Despite not having won the popular vote in the presidential election, added Lawrence, Trump appears to believe that he was "anointed to have much greater power than presidents have in the modern American government."
Trump's apparent belief in what has been called an imperial presidency first clashed with the new political reality of a divided government when the house speaker effectively postponed the president's traditional State of the Union address before Congress until the government shutdown is over. After initially vowing to give his address at a different location, Trump quickly backed down and accepted Pelosi's postponement.
While the showdown between Trump and Pelosi — who as Speaker of the House of Representatives is second in line for the presidency after the vice president — over the largely ceremonial State of the Union address has little practical consequences, it delivered a clear message to Trump that Pelosi is keenly aware of her constitutional powers and is not afraid to use them vis-a-vis the president.
"She is speaker of the House — a constitutional officer with authority independent of the president to control access to the Capitol," said Thomas Mann, who studies Congress for the Brookings Institution.
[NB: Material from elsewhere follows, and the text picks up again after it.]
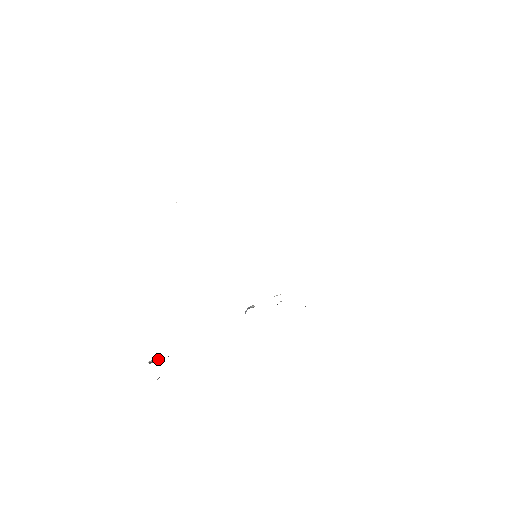
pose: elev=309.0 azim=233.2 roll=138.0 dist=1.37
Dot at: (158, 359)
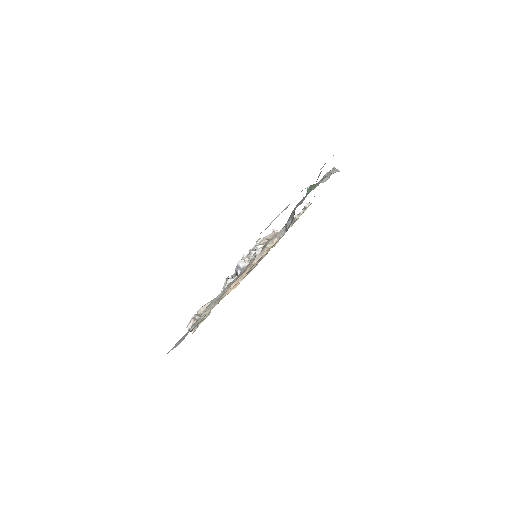
Dot at: occluded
He described Pelosi as a professional colleague he has known for 25 years. "She is smart, politically savvy and tough, and she leads a united party."
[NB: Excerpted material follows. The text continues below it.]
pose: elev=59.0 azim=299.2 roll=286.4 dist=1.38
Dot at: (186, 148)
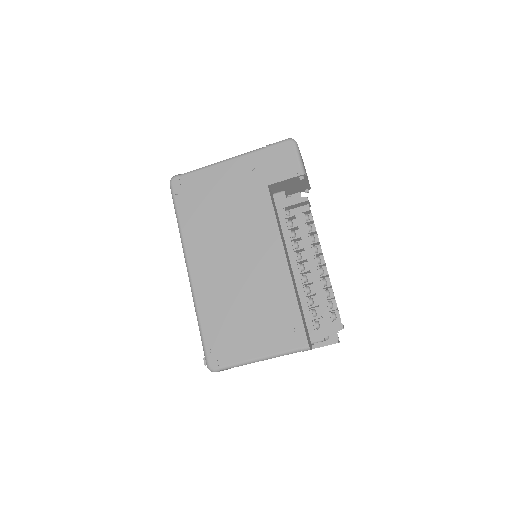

Pelosi made history when she became the first female speaker of the House of Representatives in 2007, and again this year when she became the first speaker in more than 50 years to reclaim the position after losing it.
While it may seem that Pelosi's political path was predetermined, particularly because she hails from a political family in Baltimore where both her father and her brother served as mayor, her political rise was unorthodox. Pelosi, who moved to California with her husband and raised five children, only devoted herself full-time to politics when she was in her forties after all her children had left home. She first ran and won a House seat in a safe Democratic district in 1987 and has held on to it ever since, thereby quickly moving up the ranks in Congress.
Her most significant achievement during her tenure as Democratic leader in the House of Representatives was working with Republican President George W. Bush during the financial crisis in 2008 and preventing a total economic meltdown, said Mann and Lawrence.
Independence from Obama White House
Both also credit her leadership for ensuring the passage of then-President Obama's historic health care legislation, known as the Affordable Care Act. To achieve that, said Lawrence, Pelosi was prepared to go head-to-head with Obama White House advisers if necessary.
"I certainly remember when we were in the Oval Office with President Obama and we were talking about the health care law. And there were people that she was aware of on the president's staff who were suggesting that this had become too difficult and that, if we didn't roll back the scope of the bill that we were talking about, that we would get nothing and that we should just fold our tent and accept a very small bill and hopefully live to fight another day on a big national health insurance bill," said Lawrence.
But Pelosi, "in no uncertain terms, told the president and his staff that she would not accept that, and that the House was committed to going ahead with a tough bill even if it meant a very tough fight, and even if it meant that some members were going to be put in political jeopardy," said Lawrence. Her insistence effectively ended any attempts to water down the scope of the signature bill, which eventually passed.
Trump faces steep learning curve
The showdown in Obama's Oval Office highlights Pelosi's view of her role as the representative of a co-equal branch of government that is on par with the president, noted the experts.
Due to a deferential, Republican-led Congress, President Trump has obviously not learned in his first two years that Congress is a co-equal branch of government, said Lawrence. "But he is going to learn that now," he added, "because he has a very skilled opponent in Mrs. Pelosi and he has a party in control of the House which simply is not going to defer to his will."
Citing a mercurial president, Lawrence and Mann avoided making predictions about whether Trump or Pelosi might have the upper hand in what both considered the signature political fight of the next two years.
"If Trump is prepared to blow up his party, his re-election and the country, he does. If not, she does," offered Mann.